CHATTANOOGA, Tenn., Wednesday, Aug. 9, 2023 — My lawsuit against the city of Franklin and the state’s chief Justice has failed in its initial errand to crack the door of state judicial secrecy and to halt general warrants in Tennessee.
By David Tulis / NoogaRadio Network
General are a major support structure for structural police-industrial racism and Jim Crow in Tennessee.
Such “warrants” are really just custom. The policy lets police arrest a person for cause without a warrant. The general warrant scheme statewide allows immediate arrests of thousands of people who might otherwise be arrestable only under a warrant issued by judge under a complicated and time-consume protocol required under the Tennessee constitution. Across the state, and in the city of Franklin that I sued, cops make just a single test to make a warrantless arrest. Without a required second test, cops can arrest anyone at anytime without judicial supervision. Just like under commies!
Black people, and white people alike, accept this state of affairs without protest, and without any interest in supporting the claims I make in U.S. district court in Nashville. Judge Waverly Crenshaw blocks my project in Tulis v. Orange following my false imprisonment and false arrest covering the Tennessee judicial conference Nov. 6, 2021.
Judge Crenshaw dismisses my case on grounds of a serious procedural flaw, as he identifies it. That is my failure to amend my complaint for new insights into my injury that came into view only later in the proceedings. Defendants said I had not timely filed. I worked to show I had timely filed, resorting to a backup position that truly is stronger than my initial defense of timely filing. These strong arguments are that the citation statute is unconstitutional, and that my imprisonment for booking is a continuation of the harm imposed on the date of the arrest.
Cases must be filed within a year of the harm. Was my harm only on one day? Or was it extended to my trip to Williamson County for booking?
From all appearances on a first read, it appears my failure to amend means that I cannot claim the second harm (jailing, booking) as part of my complaint, and hence waived.
I handled the case myself when, in the last month remaining in which to file, I determined no attorney would help me. I’d contacted with 52, and talked some detail with about a dozen. The judge says the 79 ½ hour advantage an attorney-filed case has over me, is a fiction, citing the filing deadline rule that says the complaint must be in the clerk’s hands no later than one year out from the tort.
I have 26 days left to appeal to the U.S. court of appeals in Cincinnati.
I ask for prayer’s, God’s guidance and wisdom, and means to handle this case while I have two others in progress.
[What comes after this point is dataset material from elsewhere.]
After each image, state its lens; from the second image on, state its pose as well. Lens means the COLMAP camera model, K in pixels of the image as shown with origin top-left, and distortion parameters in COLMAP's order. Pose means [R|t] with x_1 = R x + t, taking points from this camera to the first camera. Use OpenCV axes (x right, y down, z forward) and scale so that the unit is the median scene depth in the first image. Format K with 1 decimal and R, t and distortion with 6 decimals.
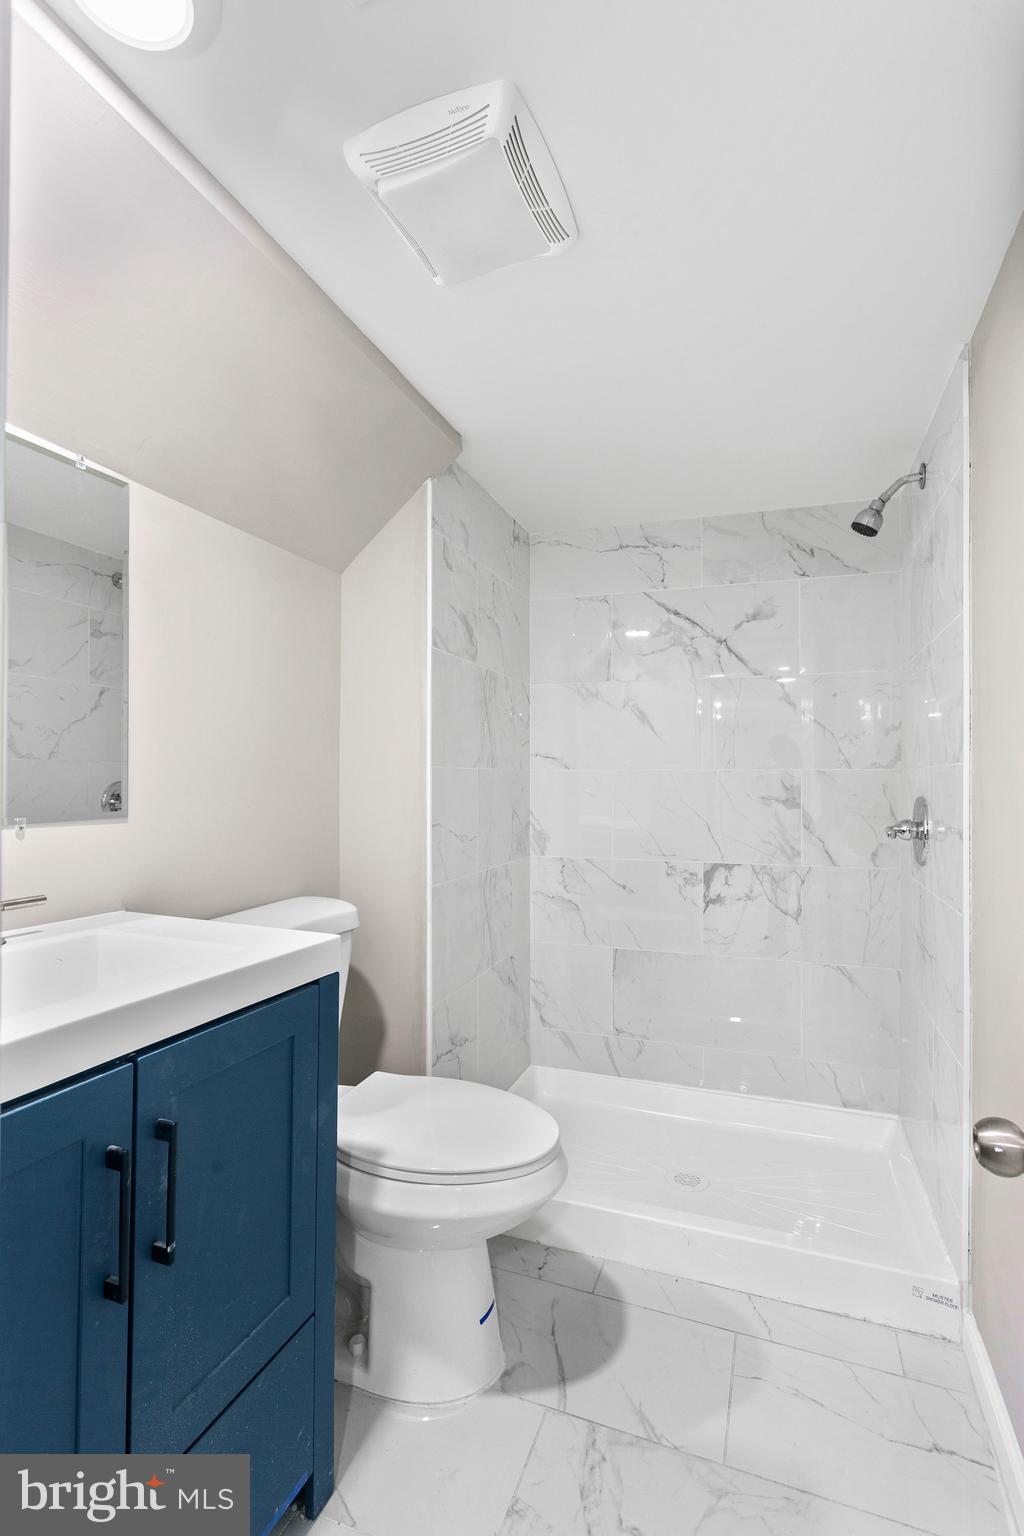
lens RADIAL K [[741.5, 0, 510.2], [0, 741.5, 772.1], [0, 0, 1]] dist [0.005939, 0.000300]
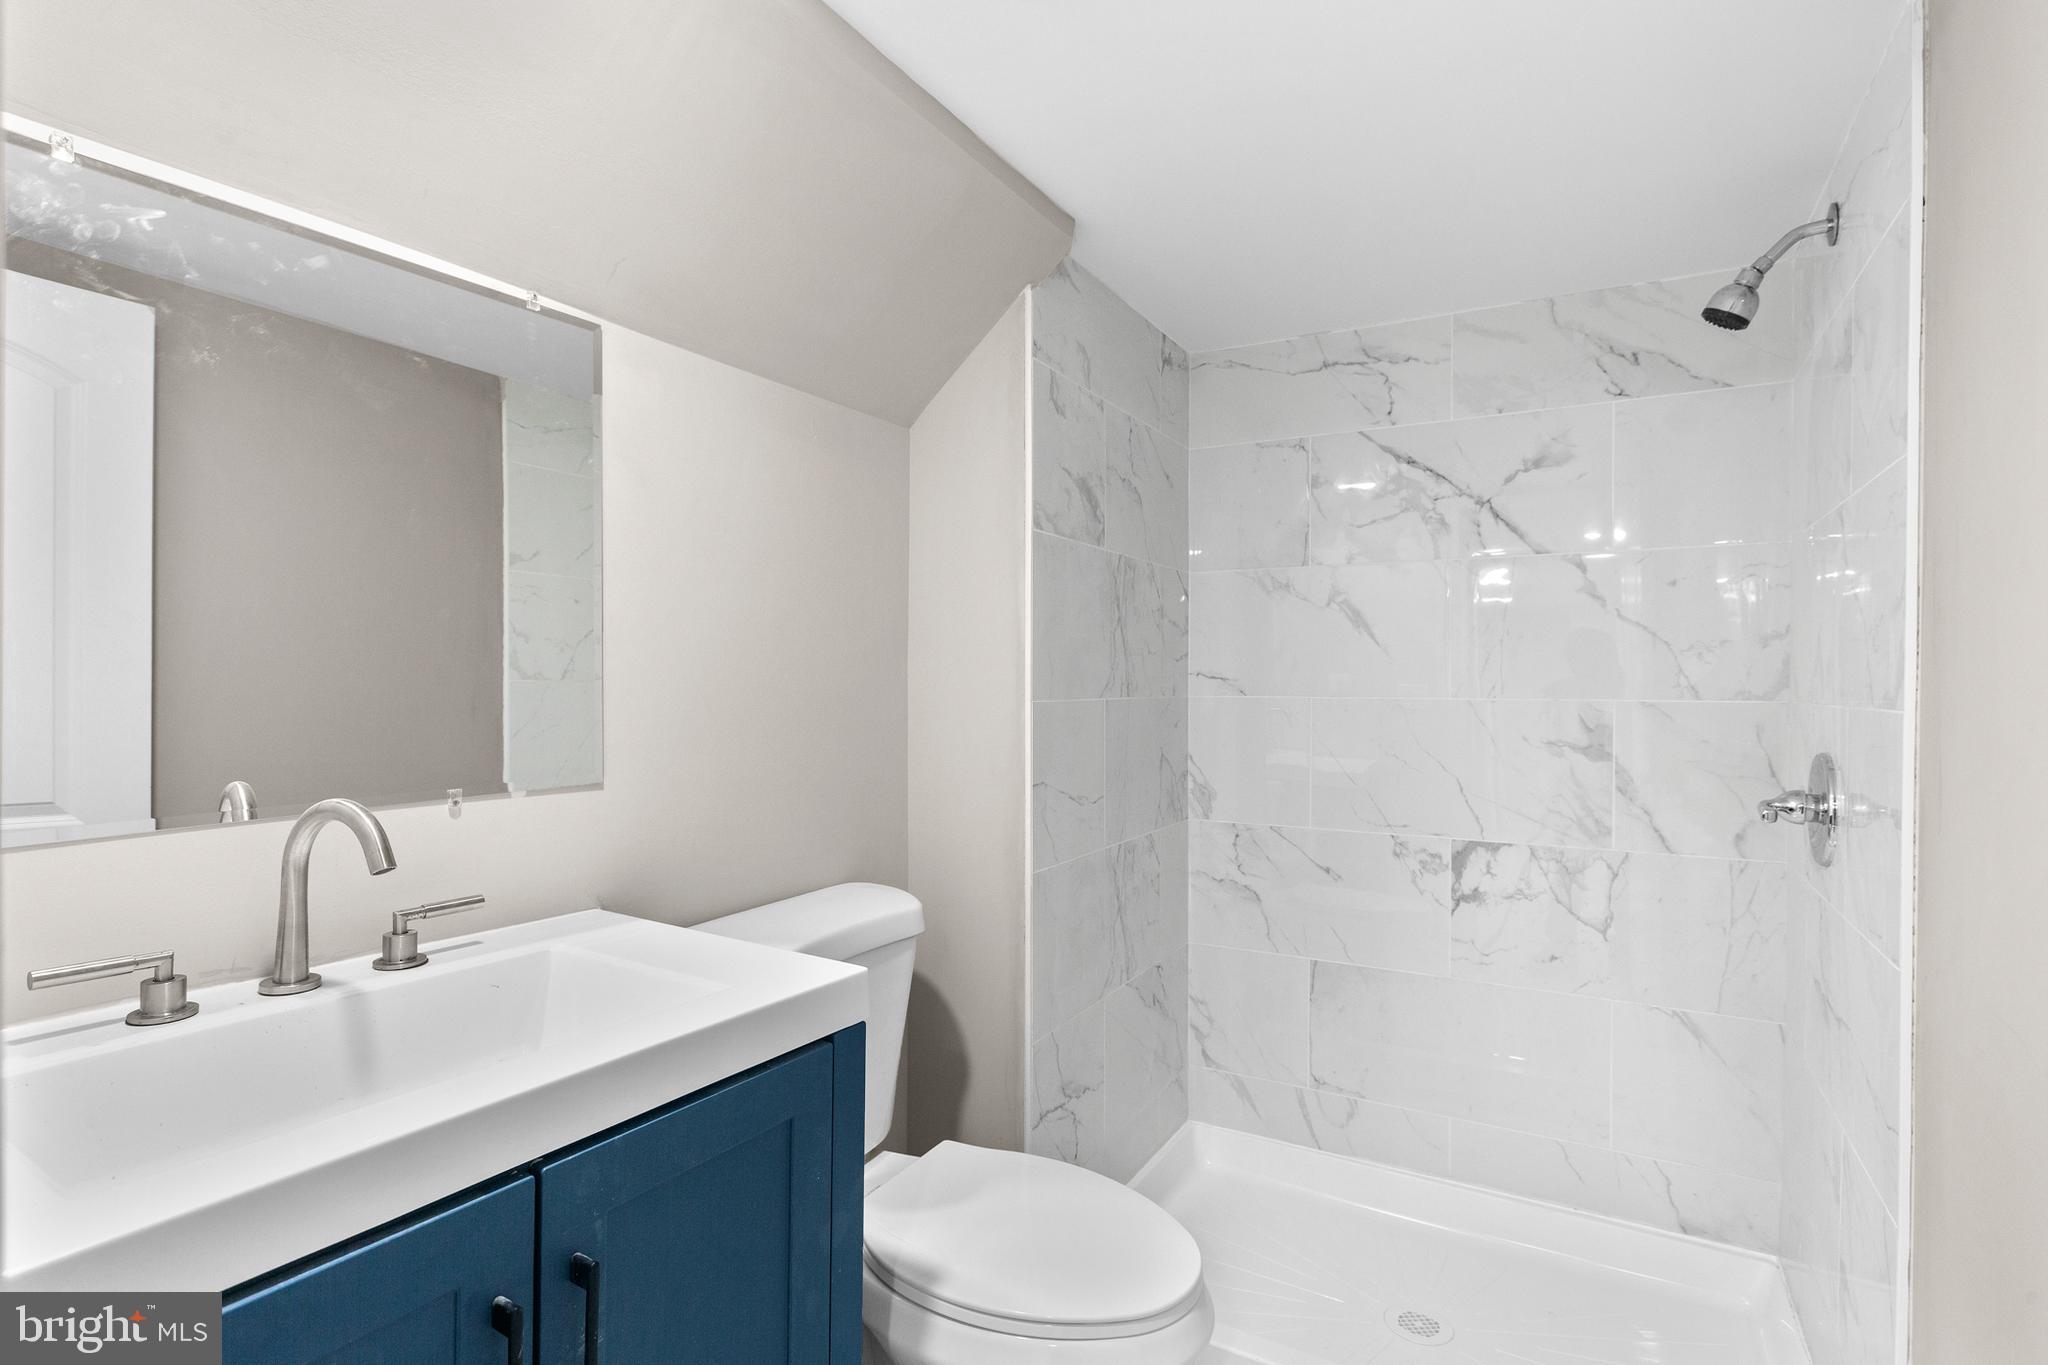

➤ Flexibility Capital vs. Cupelli & Tulis. In the appeal of this defeat in Hamilton County circuit under Judge Kyle Hedrick, I contend the contract was an unenforceable usury loan and not an advance purchase of future receivables, and that the lawsuit gives the court no subject matter jurisdiction to hear the case. The limit on usury in Tennessee is 10 percent. The usury in this case is 208.05 percent, defended by Cheadle Law in Nashville, a debt collector scourge in the state. I allege that Judge Hedrick joined in a fraud on the court by the plaintiff — a serious charge of breach of judicial ethics.
➤ Tulis v. Gerregano. I have given notice of my suit inside the department of revenue that David Gerregano, commissioner, is defrauding me and the entire public in Tennessee in enforcing the financial responsibility law as if Tennessee were a mandatory insurance state. It’s not. It’s an after-crash state, according to Tenn. Code Ann. § 55-12-101 et seq and at least four court rulings describing how the law works. A 2015 amendment to the law did not cause any shift. Fraud, oppression, malfeasance, tort and other offenses are afoot. No date has been set, nor have filings and briefs begun.